Israel's leader will speak with the president-elect to discuss 'what to do' about the nuclear agreement

Israeli Prime Minister Benjamin Netanyahu
Israeli Prime Minister Benjamin Netanyahu

Israeli Prime Minister Benjamin Netanyahu said he looked forward to speaking to Donald Trump about what to do about the “bad” Iran deal once Trump is president.

“As far as President-elect Trump, I look forward to speaking to him about what to do about this bad deal,” Netanyahu said Sunday, addressing the annual Saban Forum via a satellite feed.

Netanyahu in his remarks reverted to the tough pre-deal rhetoric about the agreement reached last year between Iran and six major powers swapping sanctions relief for a rollback of Iran’s nuclear program.

“I opposed the deal because it doesn’t prevent Iran from getting nuclear weapons, it paves the way for Iran getting nuclear weapons,” he said, referring to how some provisions of the nuclear rollback lapse in 10-15 years.

Since the pact was reached, and Obama defeated efforts in Congress to kill it in September 2015, Israel and other opponents have emphasised enforcing the deal as opposed to killing it outright. Netanyahu’s defence minister, Avigdor Lieberman, when he addressed the Saban Forum on Friday night, avoided saying he wanted the deal killed and instead focused on enforcement.

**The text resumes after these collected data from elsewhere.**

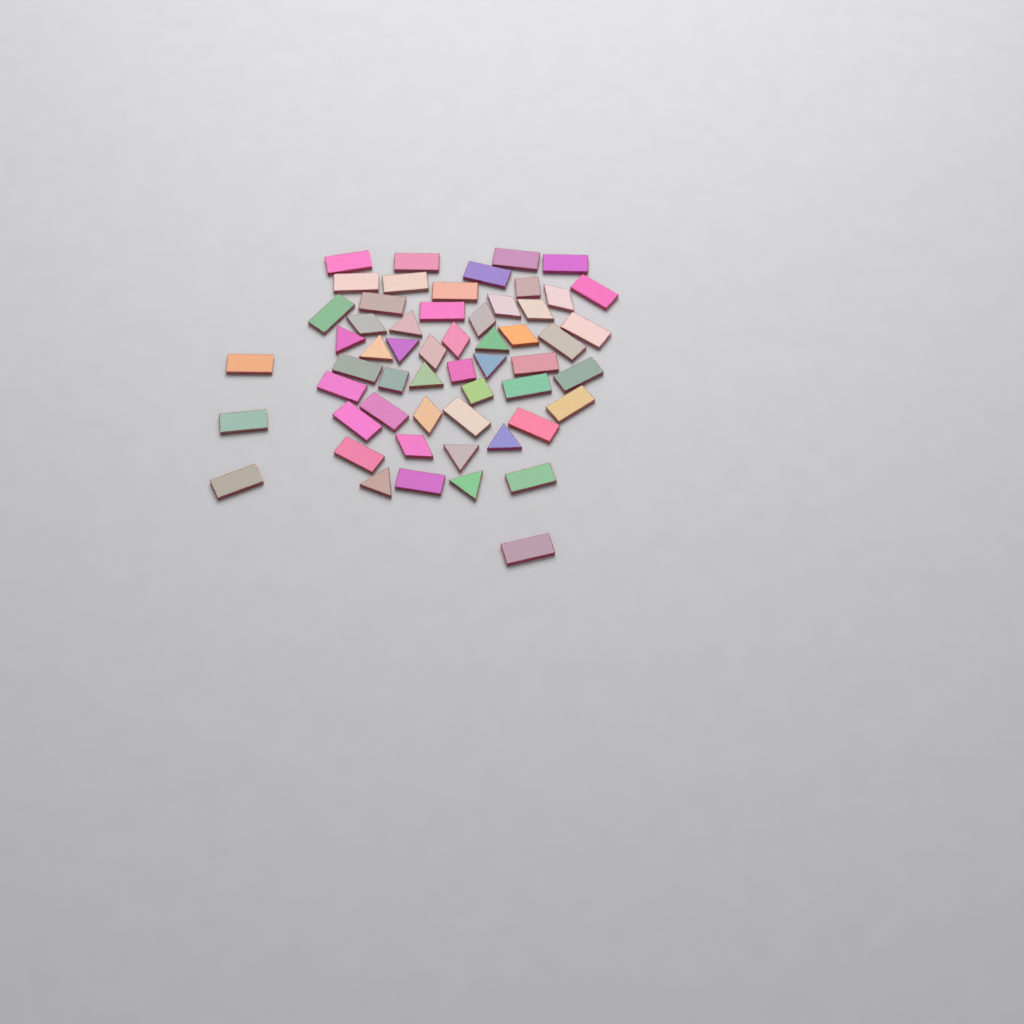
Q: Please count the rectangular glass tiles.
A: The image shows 31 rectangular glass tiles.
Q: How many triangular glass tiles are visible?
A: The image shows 11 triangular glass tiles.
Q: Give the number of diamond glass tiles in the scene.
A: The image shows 10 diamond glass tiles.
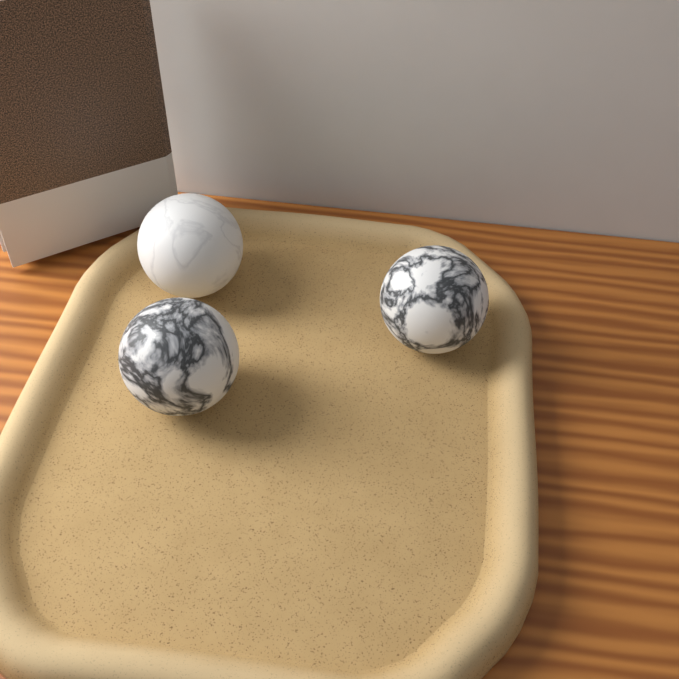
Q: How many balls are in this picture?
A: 3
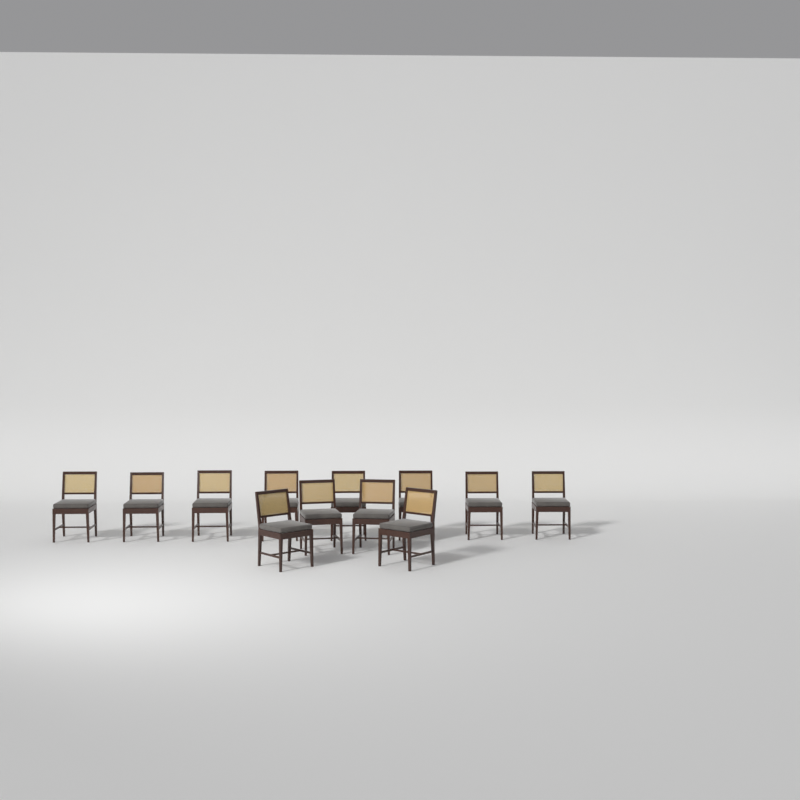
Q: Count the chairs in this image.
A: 12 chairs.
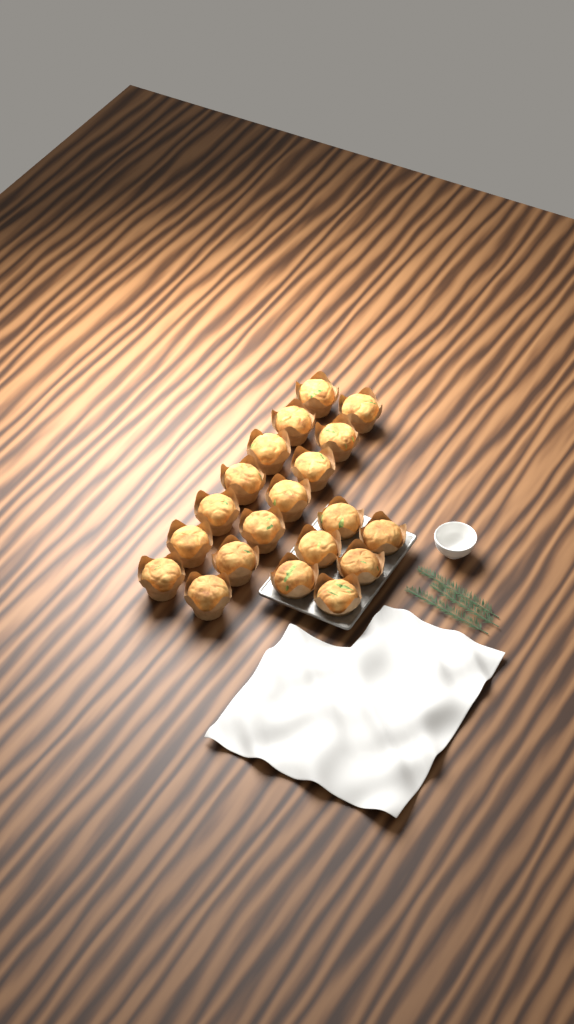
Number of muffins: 20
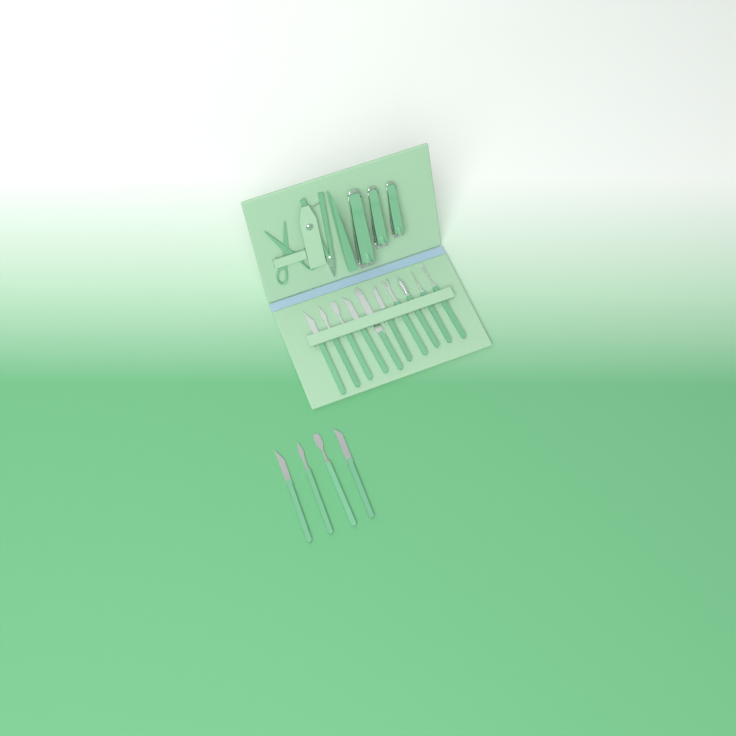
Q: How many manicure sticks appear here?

Netanyahu’s reverting to decrying the deal as not merely flawed but inherently dangerous signals that his hopes to scuttle it have revived. Trump has said the deal is a bad one, but has stopped short of saying he will pull out of it.

In another resuscitation of his pre-deal posture, Netanyahu refused to count out a military strike against Iran as a means of stopping it from obtaining a nuclear weapon.

“I mean Israel is committed, and when I say we’re committed, we’re committed” to keeping Iran from getting nuclear weapons, Netanyahu said, when pressed by Haim Saban, the Israeli-American entertainment mogul who funds the forum, on whether would use military force.

Unlike Liberman, who suggested in his Saban appearance that he was concerned a Trump administration was retreating to “splendid isolation,” Netanyahu said he was not concerned that Trump would diminish the U.S. role abroad.

“He has a clear vision of America’s role and dominance in the world,” he said. “I don’t think he’s going to put the world aside; I think the opposite is true.”